§ Task prompt
Convert the lines below into a JSON list of strings, one string per line, starting with the line that contains "NT World Custom ESG 2018, NT" and continuing through the final line. Omit blank lines and leave the pictures out of the answer.
────────
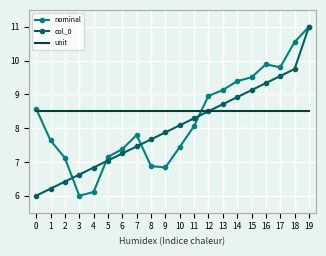

What is the maximum value for unit?

8.5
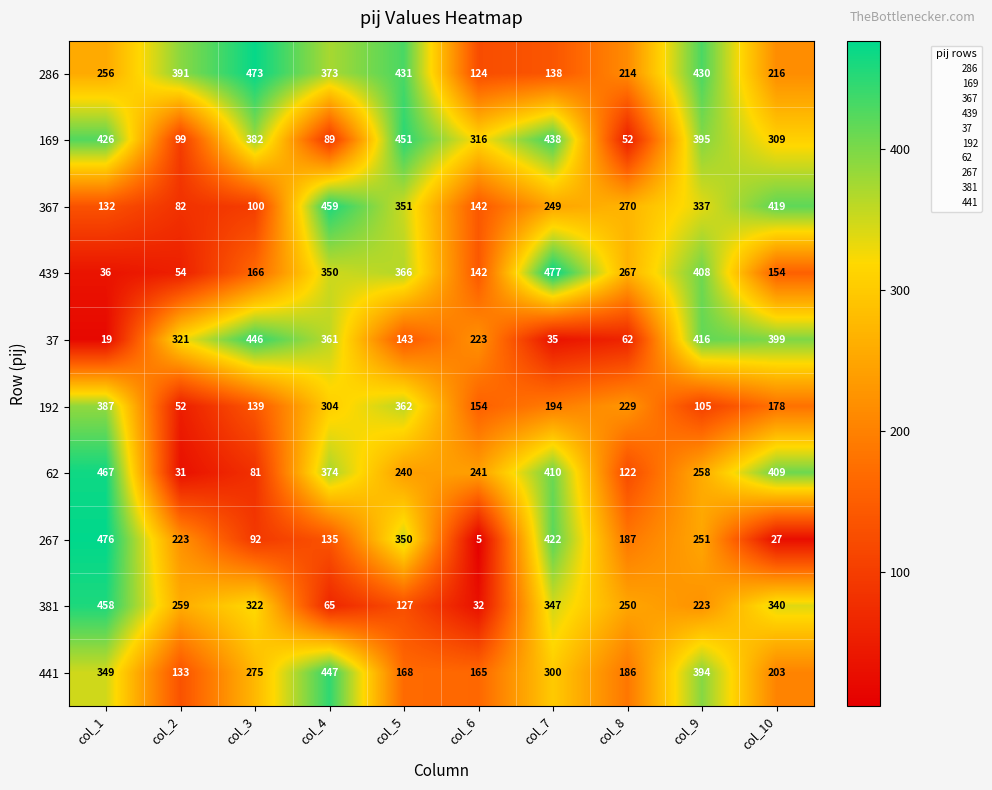

List the series in order of their peak value, highest first.

439, 267, 286, 62, 367, 381, 169, 441, 37, 192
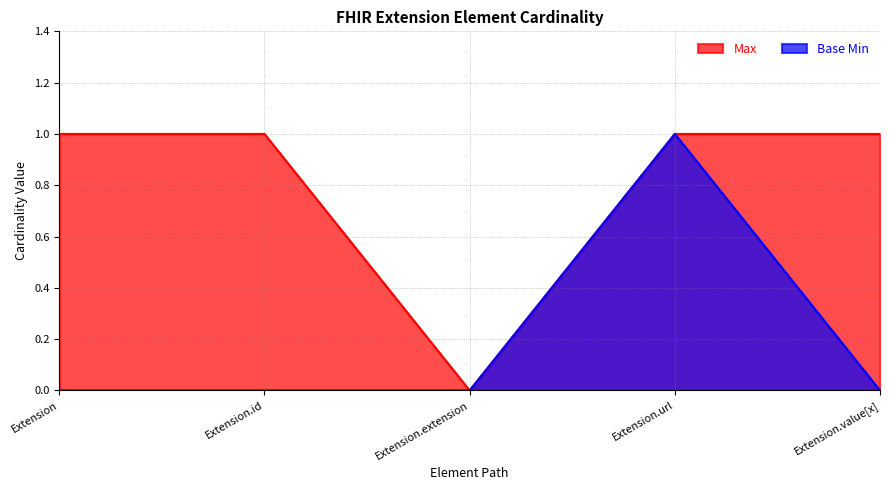

True or false: Max has more than 0 points higher than both neighbors.

False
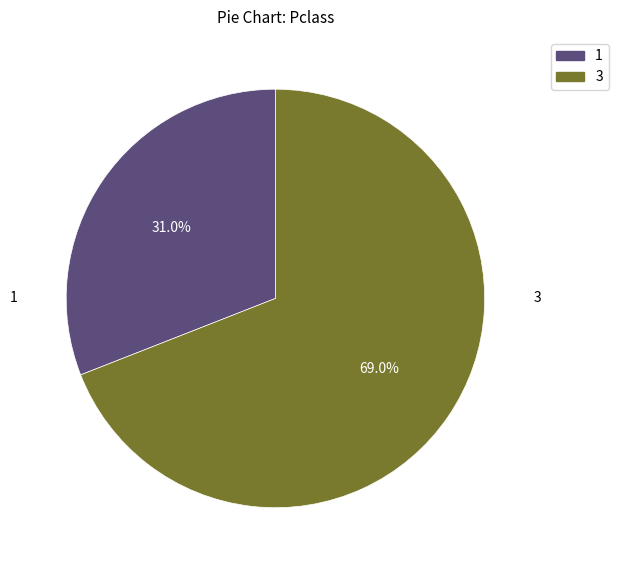

Is there a majority slice in this chart?

Yes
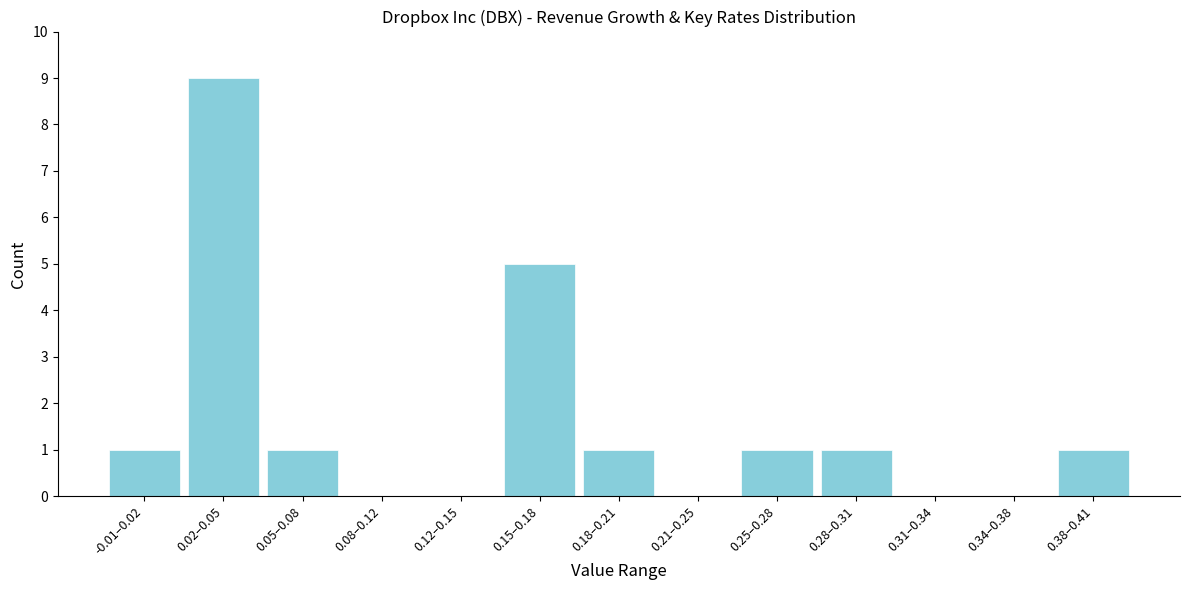

Reading left to right, list all the values displayed in this chart.

-0.01–0.02=1	0.02–0.05=9	0.05–0.08=1	0.08–0.12=0	0.12–0.15=0	0.15–0.18=5	0.18–0.21=1	0.21–0.25=0	0.25–0.28=1	0.28–0.31=1	0.31–0.34=0	0.34–0.38=0	0.38–0.41=1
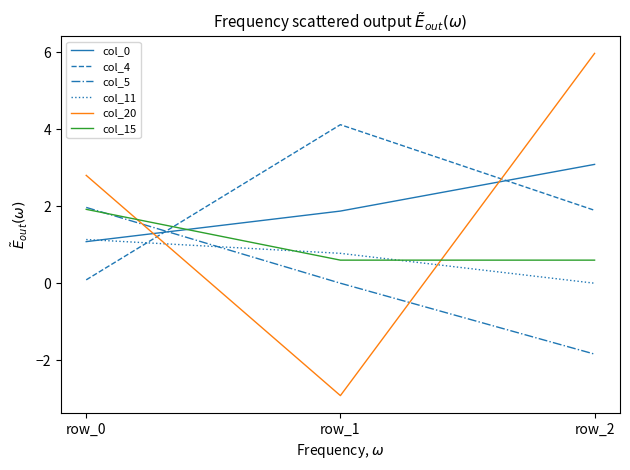

Reading right to left, what are all the values shown in this chart?

col_0: row_2=3.1	row_1=1.9	row_0=1.1
col_4: row_2=1.9	row_1=4.1	row_0=0.1
col_5: row_2=-1.8	row_1=0.0	row_0=2.0
col_11: row_2=0.0	row_1=0.8	row_0=1.1
col_20: row_2=6.0	row_1=-2.9	row_0=2.8
col_15: row_2=0.6	row_1=0.6	row_0=1.9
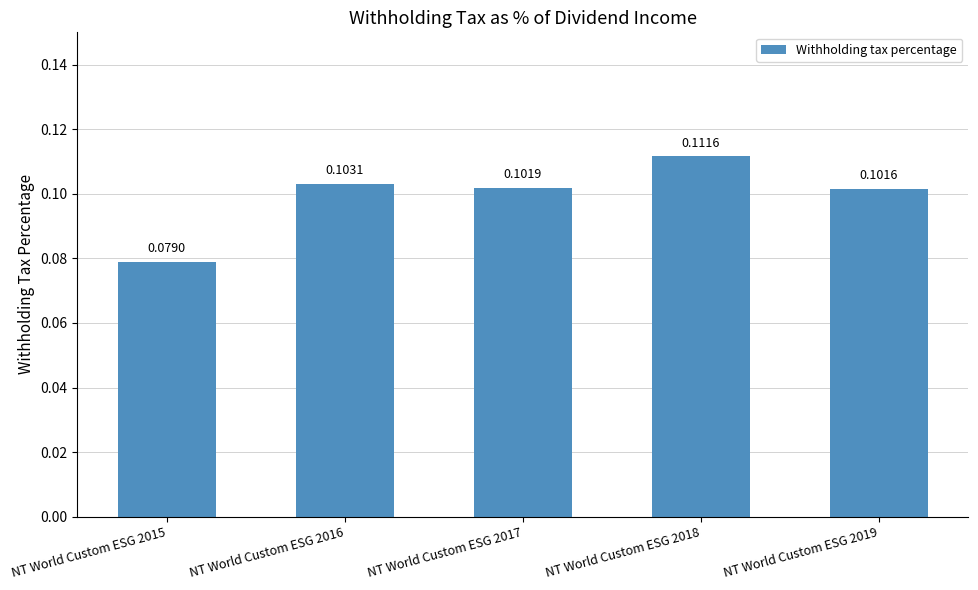

Rank the categories by value from highest to lowest.

NT World Custom ESG 2018, NT World Custom ESG 2016, NT World Custom ESG 2017, NT World Custom ESG 2019, NT World Custom ESG 2015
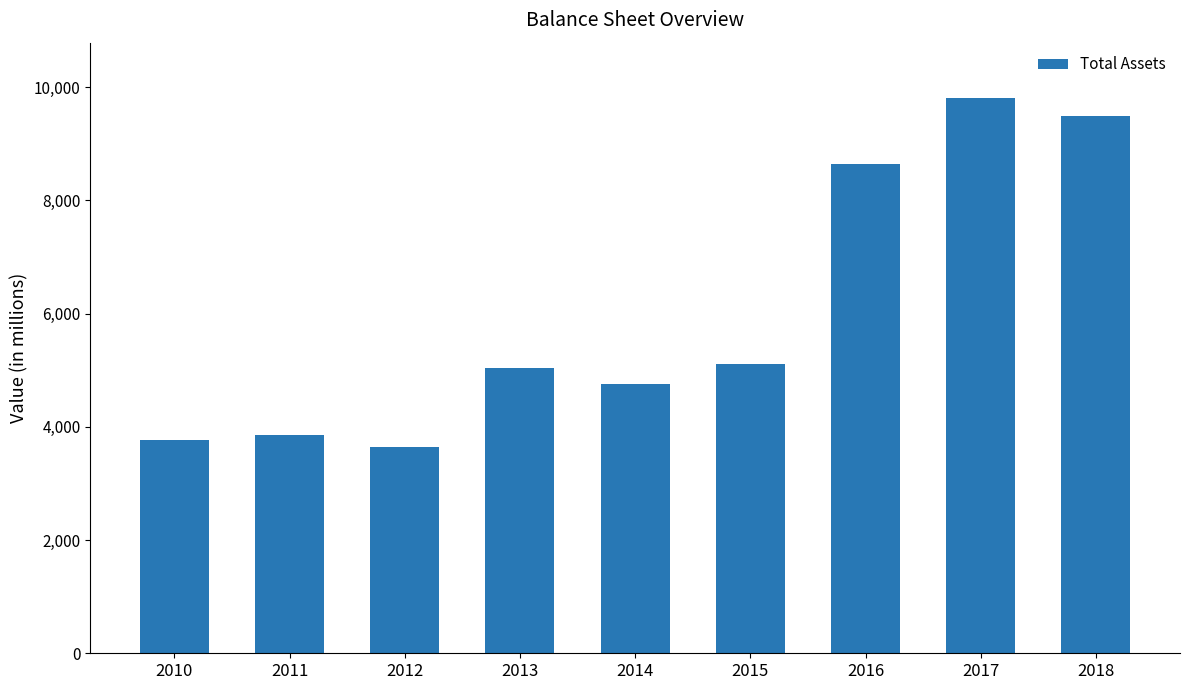

The chart shows a value of 3856 at 2011. True or false?

True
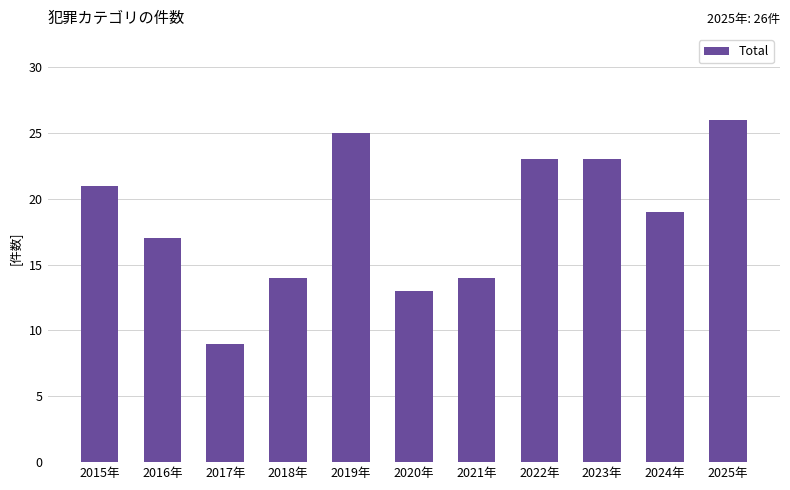

What position from the left is 2020年?

6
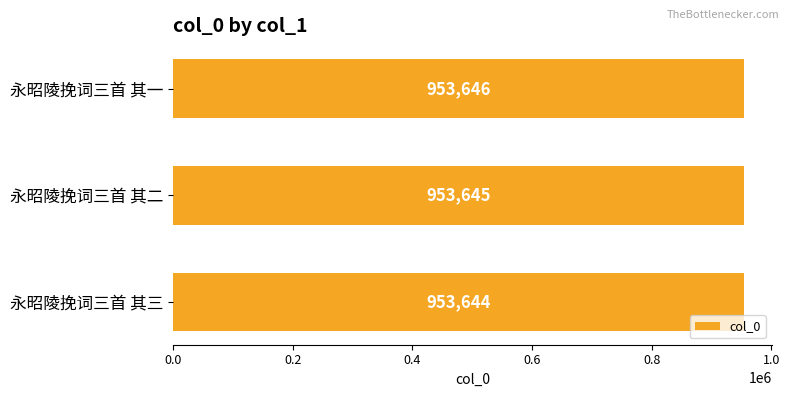

The chart shows a value of 953645 at 永昭陵挽词三首 其二. True or false?

True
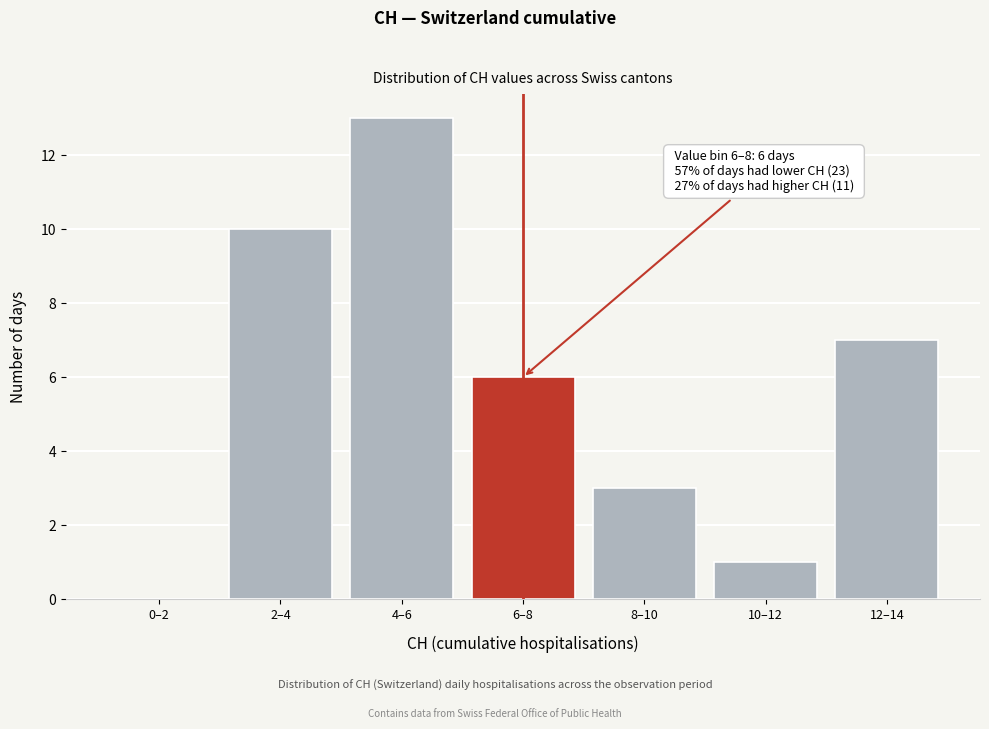

Reading left to right, transcribe all the data shown in this chart.

0–2=0	2–4=10	4–6=13	6–8=6	8–10=3	10–12=1	12–14=7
────────
§ Written answer
[
  "NT World Custom ESG 2018, NT World Custom ESG 2016, NT World Custom ESG 2017, NT World Custom ESG 2019, NT World Custom ESG 2015",
  "The chart shows a value of 3856 at 2011. True or false?",
  "True",
  "What position from the left is 2020年?",
  "6",
  "The chart shows a value of 953645 at 永昭陵挽词三首 其二. True or false?",
  "True",
  "Reading left to right, transcribe all the data shown in this chart.",
  "0–2=0\t2–4=10\t4–6=13\t6–8=6\t8–10=3\t10–12=1\t12–14=7"
]